(Stored dataset items)
┄┄┄┄┄┄┄┄┄┄

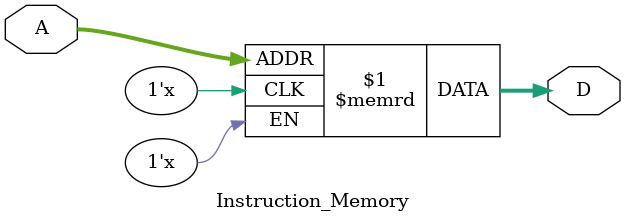
<source format=v>
module Instruction_Memory(D,A);

  input [7:0]A;
  output [11:0]D;

  reg [11:0] mem [255:0];
  
  assign D = mem[A];

  initial begin
    //$readmemh("memfile.hex",mem);
  end


/*
  initial begin
    //mem[0] = 32'hFFC4A303;
    //mem[1] = 32'h00832383;
    // mem[0] = 32'h0064A423;
    // mem[1] = 32'h00B62423;
    mem[0] = 32'h0062E233;
    // mem[1] = 32'h00B62423;

  end
*/
endmodule

</source>
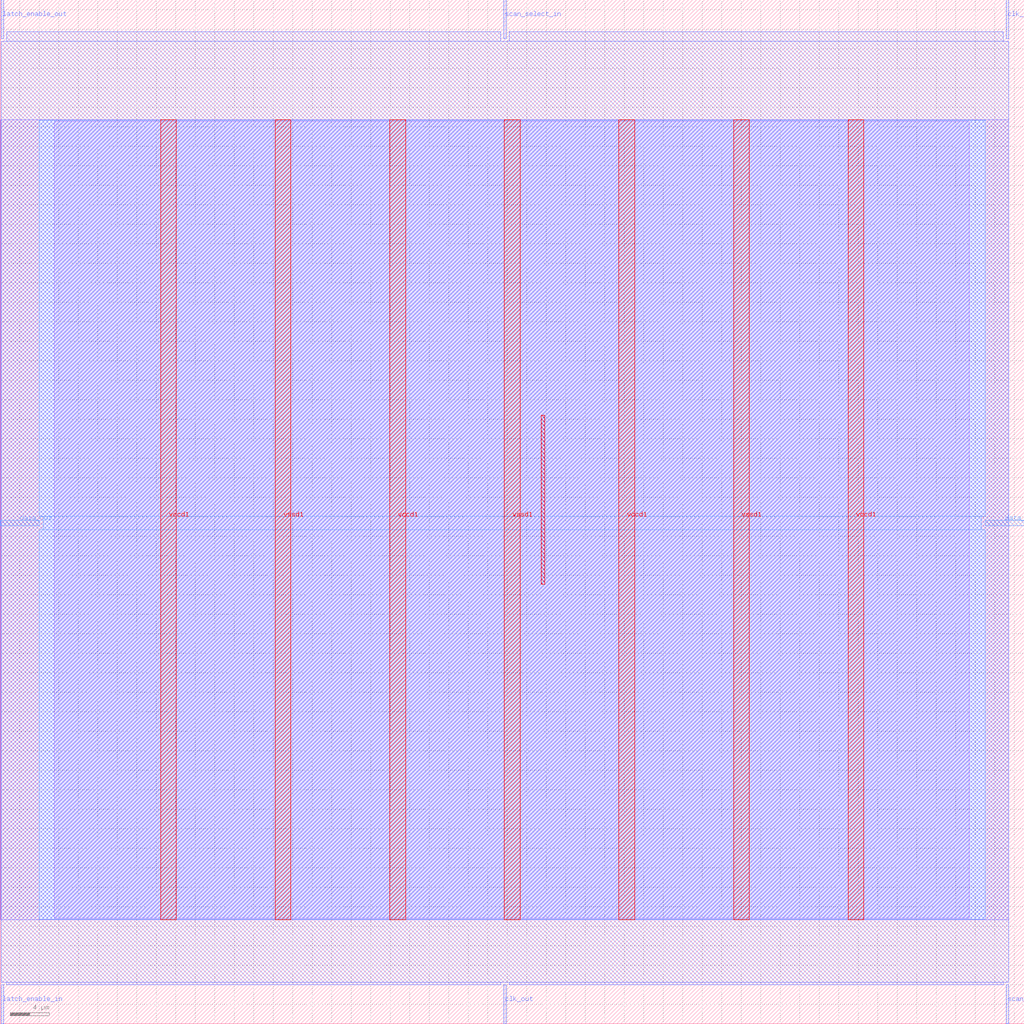
<source format=lef>
VERSION 5.7 ;
  NOWIREEXTENSIONATPIN ON ;
  DIVIDERCHAR "/" ;
  BUSBITCHARS "[]" ;
MACRO scan_wrapper_341569483755749970
  CLASS BLOCK ;
  FOREIGN scan_wrapper_341569483755749970 ;
  ORIGIN 0.000 0.000 ;
  SIZE 105.000 BY 105.000 ;
  PIN clk_in
    DIRECTION INPUT ;
    USE SIGNAL ;
    PORT
      LAYER met2 ;
        RECT 103.130 101.000 103.410 105.000 ;
    END
  END clk_in
  PIN clk_out
    DIRECTION OUTPUT TRISTATE ;
    USE SIGNAL ;
    PORT
      LAYER met2 ;
        RECT 51.610 0.000 51.890 4.000 ;
    END
  END clk_out
  PIN data_in
    DIRECTION INPUT ;
    USE SIGNAL ;
    PORT
      LAYER met3 ;
        RECT 101.000 51.040 105.000 51.640 ;
    END
  END data_in
  PIN data_out
    DIRECTION OUTPUT TRISTATE ;
    USE SIGNAL ;
    PORT
      LAYER met3 ;
        RECT 0.000 51.040 4.000 51.640 ;
    END
  END data_out
  PIN latch_enable_in
    DIRECTION INPUT ;
    USE SIGNAL ;
    PORT
      LAYER met2 ;
        RECT 0.090 0.000 0.370 4.000 ;
    END
  END latch_enable_in
  PIN latch_enable_out
    DIRECTION OUTPUT TRISTATE ;
    USE SIGNAL ;
    PORT
      LAYER met2 ;
        RECT 0.090 101.000 0.370 105.000 ;
    END
  END latch_enable_out
  PIN scan_select_in
    DIRECTION INPUT ;
    USE SIGNAL ;
    PORT
      LAYER met2 ;
        RECT 51.610 101.000 51.890 105.000 ;
    END
  END scan_select_in
  PIN scan_select_out
    DIRECTION OUTPUT TRISTATE ;
    USE SIGNAL ;
    PORT
      LAYER met2 ;
        RECT 103.130 0.000 103.410 4.000 ;
    END
  END scan_select_out
  PIN vccd1
    DIRECTION INOUT ;
    USE POWER ;
    PORT
      LAYER met4 ;
        RECT 16.465 10.640 18.065 92.720 ;
    END
    PORT
      LAYER met4 ;
        RECT 39.955 10.640 41.555 92.720 ;
    END
    PORT
      LAYER met4 ;
        RECT 63.445 10.640 65.045 92.720 ;
    END
    PORT
      LAYER met4 ;
        RECT 86.935 10.640 88.535 92.720 ;
    END
  END vccd1
  PIN vssd1
    DIRECTION INOUT ;
    USE GROUND ;
    PORT
      LAYER met4 ;
        RECT 28.210 10.640 29.810 92.720 ;
    END
    PORT
      LAYER met4 ;
        RECT 51.700 10.640 53.300 92.720 ;
    END
    PORT
      LAYER met4 ;
        RECT 75.190 10.640 76.790 92.720 ;
    END
  END vssd1
  OBS
      LAYER li1 ;
        RECT 5.520 10.795 99.360 92.565 ;
      LAYER met1 ;
        RECT 0.070 10.640 103.430 92.720 ;
      LAYER met2 ;
        RECT 0.650 100.720 51.330 101.730 ;
        RECT 52.170 100.720 102.850 101.730 ;
        RECT 0.100 4.280 103.400 100.720 ;
        RECT 0.650 4.000 51.330 4.280 ;
        RECT 52.170 4.000 102.850 4.280 ;
      LAYER met3 ;
        RECT 4.000 52.040 101.000 92.645 ;
        RECT 4.400 50.640 100.600 52.040 ;
        RECT 4.000 10.715 101.000 50.640 ;
      LAYER met4 ;
        RECT 55.495 45.055 55.825 62.385 ;
  END
END scan_wrapper_341569483755749970
END LIBRARY


</source>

┄┄┄┄┄┄┄┄┄┄

**Instruction**
Drop the images and return the data verbatim.

**Response to the exercise**
<source format=v>
module Instruction_Memory(D,A);

  input [7:0]A;
  output [11:0]D;

  reg [11:0] mem [255:0];
  
  assign D = mem[A];

  initial begin
    //$readmemh("memfile.hex",mem);
  end


/*
  initial begin
    //mem[0] = 32'hFFC4A303;
    //mem[1] = 32'h00832383;
    // mem[0] = 32'h0064A423;
    // mem[1] = 32'h00B62423;
    mem[0] = 32'h0062E233;
    // mem[1] = 32'h00B62423;

  end
*/
endmodule

</source>
<source format=lef>
VERSION 5.7 ;
  NOWIREEXTENSIONATPIN ON ;
  DIVIDERCHAR "/" ;
  BUSBITCHARS "[]" ;
MACRO scan_wrapper_341569483755749970
  CLASS BLOCK ;
  FOREIGN scan_wrapper_341569483755749970 ;
  ORIGIN 0.000 0.000 ;
  SIZE 105.000 BY 105.000 ;
  PIN clk_in
    DIRECTION INPUT ;
    USE SIGNAL ;
    PORT
      LAYER met2 ;
        RECT 103.130 101.000 103.410 105.000 ;
    END
  END clk_in
  PIN clk_out
    DIRECTION OUTPUT TRISTATE ;
    USE SIGNAL ;
    PORT
      LAYER met2 ;
        RECT 51.610 0.000 51.890 4.000 ;
    END
  END clk_out
  PIN data_in
    DIRECTION INPUT ;
    USE SIGNAL ;
    PORT
      LAYER met3 ;
        RECT 101.000 51.040 105.000 51.640 ;
    END
  END data_in
  PIN data_out
    DIRECTION OUTPUT TRISTATE ;
    USE SIGNAL ;
    PORT
      LAYER met3 ;
        RECT 0.000 51.040 4.000 51.640 ;
    END
  END data_out
  PIN latch_enable_in
    DIRECTION INPUT ;
    USE SIGNAL ;
    PORT
      LAYER met2 ;
        RECT 0.090 0.000 0.370 4.000 ;
    END
  END latch_enable_in
  PIN latch_enable_out
    DIRECTION OUTPUT TRISTATE ;
    USE SIGNAL ;
    PORT
      LAYER met2 ;
        RECT 0.090 101.000 0.370 105.000 ;
    END
  END latch_enable_out
  PIN scan_select_in
    DIRECTION INPUT ;
    USE SIGNAL ;
    PORT
      LAYER met2 ;
        RECT 51.610 101.000 51.890 105.000 ;
    END
  END scan_select_in
  PIN scan_select_out
    DIRECTION OUTPUT TRISTATE ;
    USE SIGNAL ;
    PORT
      LAYER met2 ;
        RECT 103.130 0.000 103.410 4.000 ;
    END
  END scan_select_out
  PIN vccd1
    DIRECTION INOUT ;
    USE POWER ;
    PORT
      LAYER met4 ;
        RECT 16.465 10.640 18.065 92.720 ;
    END
    PORT
      LAYER met4 ;
        RECT 39.955 10.640 41.555 92.720 ;
    END
    PORT
      LAYER met4 ;
        RECT 63.445 10.640 65.045 92.720 ;
    END
    PORT
      LAYER met4 ;
        RECT 86.935 10.640 88.535 92.720 ;
    END
  END vccd1
  PIN vssd1
    DIRECTION INOUT ;
    USE GROUND ;
    PORT
      LAYER met4 ;
        RECT 28.210 10.640 29.810 92.720 ;
    END
    PORT
      LAYER met4 ;
        RECT 51.700 10.640 53.300 92.720 ;
    END
    PORT
      LAYER met4 ;
        RECT 75.190 10.640 76.790 92.720 ;
    END
  END vssd1
  OBS
      LAYER li1 ;
        RECT 5.520 10.795 99.360 92.565 ;
      LAYER met1 ;
        RECT 0.070 10.640 103.430 92.720 ;
      LAYER met2 ;
        RECT 0.650 100.720 51.330 101.730 ;
        RECT 52.170 100.720 102.850 101.730 ;
        RECT 0.100 4.280 103.400 100.720 ;
        RECT 0.650 4.000 51.330 4.280 ;
        RECT 52.170 4.000 102.850 4.280 ;
      LAYER met3 ;
        RECT 4.000 52.040 101.000 92.645 ;
        RECT 4.400 50.640 100.600 52.040 ;
        RECT 4.000 10.715 101.000 50.640 ;
      LAYER met4 ;
        RECT 55.495 45.055 55.825 62.385 ;
  END
END scan_wrapper_341569483755749970
END LIBRARY


</source>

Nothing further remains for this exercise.